◆ Check your understanding ◆
- 1) In the HAProxy issue thread, what source would the controller read information from under the planned load balancer rework?
- 2) According to the HAProxy issue thread, why would moving all HAProxy-specific code out of Rancher into its own microservice be useful?

◆ Reading text ◆
»»
Haproxy: drain connections on target service upgrades #2777

alena1108 · 2015-11-23T19:36:13Z

Today when reload haproxy config, we only ensure that new connections will never get dropped (https://github.com/rancher/cattle/blob/0c4066f9fd2652f99d29989c2a29065f0378c20e/resources/content/config-content/configscripts/common/scripts.sh#L176). But we do terminate all existing connections. We have to "drain" all existing connections first before reloading haproxy config. Here are several ways of implementing it:

@ibuildthecloud ^^

TODO for @leodotcloud: #9561

Rucknar · 2015-11-24T09:48:51Z

+1

taketnoi · 2016-02-17T04:34:32Z

+1

joshuakarjala · 2016-02-22T14:48:12Z

Yes have been debugging and issue related to this all day! :)

joshuakarjala · 2016-02-23T10:20:48Z

@alena1108 is there anyway to receive an event when HAProxy has reloaded and ready for new connections (that won't be dropped). Until this issue is resolved it would at least be nice to know when I can make new requests safely.

joshuakarjala · 2016-02-23T12:14:53Z

Alternative approach from Unbounce - http://inside.unbounce.com/product-dev/haproxy-reloads/

CBR09 · 2016-02-24T09:30:47Z

+1
Any update for this feature?. I think it's very important when using rancher in production enviroment.

phucvinh52 · 2016-02-29T03:03:09Z

+1

deniseschannon · 2016-03-01T21:59:29Z

With GA coming up very soon (aiming for end of March), we are trying to fit in as much as possible, but with other customer priorities, we can only try our best for this feature.

rogeralsing · 2016-04-09T06:39:58Z

This is pretty essential IMO, are there any ETA on when it might be implemented?

lxhunter · 2016-04-09T22:25:27Z

+1

olds463 · 2016-04-22T18:31:50Z

+1 this is essential

fewbits · 2016-05-13T16:32:57Z

+1 This is a blocker for a project we're working on. So, we'll need to probably use Nginx instead of Rancher's native LB with HAProxy. But I'm all about using builtin solutions.

@alena1108, one question: While "true zero downtime" is not yet implemented, is it possible to use Nginx as load balancer with Rancher's native Service Discovery? If the answer is No, I understand that we'll need to use something like Nginx + Consul + Consul Templates. Thanks.

alena1108 · 2016-05-19T16:59:55Z

@fewbits we are planning to re-work our load balancer to support pluggable providers. It will have controller->provider model where controller would read info from Rancher metadata, generate LB config and pass it to the provider to apply. It would require moving all haproxy specific code from Rancher to its own microservice. So if you would need to use other provider instead of haproxy, all you will have to do - write a provider implementation. I will update this ticket once the project skeleton is uploaded to github.

naartjie · 2016-05-20T07:12:00Z

After reading both the Yelp and Unbounce posts, nginx as a load balancer (with reload) looks like a good candidate.
««
Pixel coordinate listings
»»
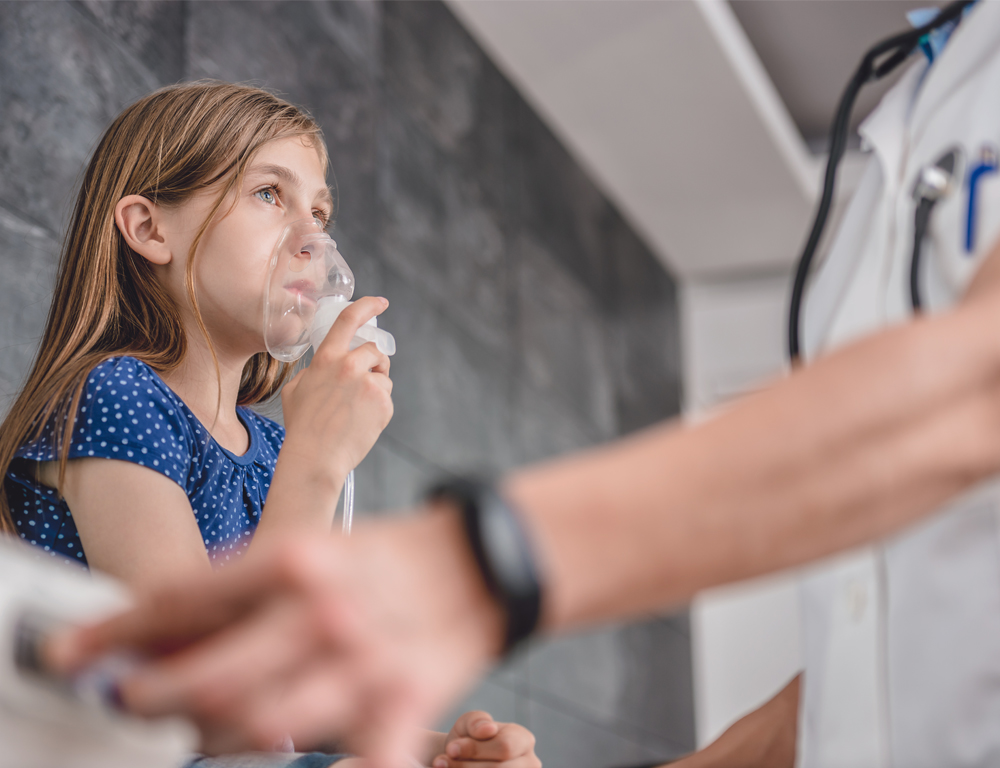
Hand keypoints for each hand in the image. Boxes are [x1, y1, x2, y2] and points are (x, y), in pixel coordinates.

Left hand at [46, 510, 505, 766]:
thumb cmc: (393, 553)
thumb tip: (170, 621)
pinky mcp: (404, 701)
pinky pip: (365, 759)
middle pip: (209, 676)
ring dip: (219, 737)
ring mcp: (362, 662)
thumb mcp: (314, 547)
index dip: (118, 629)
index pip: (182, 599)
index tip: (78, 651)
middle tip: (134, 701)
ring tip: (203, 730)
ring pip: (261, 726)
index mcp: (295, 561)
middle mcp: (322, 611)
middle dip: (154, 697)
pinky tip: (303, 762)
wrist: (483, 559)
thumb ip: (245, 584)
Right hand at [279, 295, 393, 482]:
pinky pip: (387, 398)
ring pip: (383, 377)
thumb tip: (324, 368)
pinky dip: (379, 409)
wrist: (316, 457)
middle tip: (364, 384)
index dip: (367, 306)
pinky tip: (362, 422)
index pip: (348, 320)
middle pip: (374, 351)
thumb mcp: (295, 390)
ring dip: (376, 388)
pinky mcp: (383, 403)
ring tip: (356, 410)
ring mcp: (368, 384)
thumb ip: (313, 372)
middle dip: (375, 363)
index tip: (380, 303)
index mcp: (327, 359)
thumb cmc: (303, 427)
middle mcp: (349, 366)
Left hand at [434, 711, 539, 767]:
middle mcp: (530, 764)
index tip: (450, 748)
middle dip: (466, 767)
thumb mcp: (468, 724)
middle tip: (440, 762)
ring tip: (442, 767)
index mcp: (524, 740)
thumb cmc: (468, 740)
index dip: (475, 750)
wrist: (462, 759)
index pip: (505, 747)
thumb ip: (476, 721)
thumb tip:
««
◆ Answers to the problems ◆
- 1) The controller would read information from Rancher metadata.

- 2) The rework would give the load balancer a controller-to-provider model that supports pluggable providers. The controller generates the LB config and passes it to a provider to apply. With HAProxy code separated out, using a provider other than HAProxy would only require writing a provider implementation.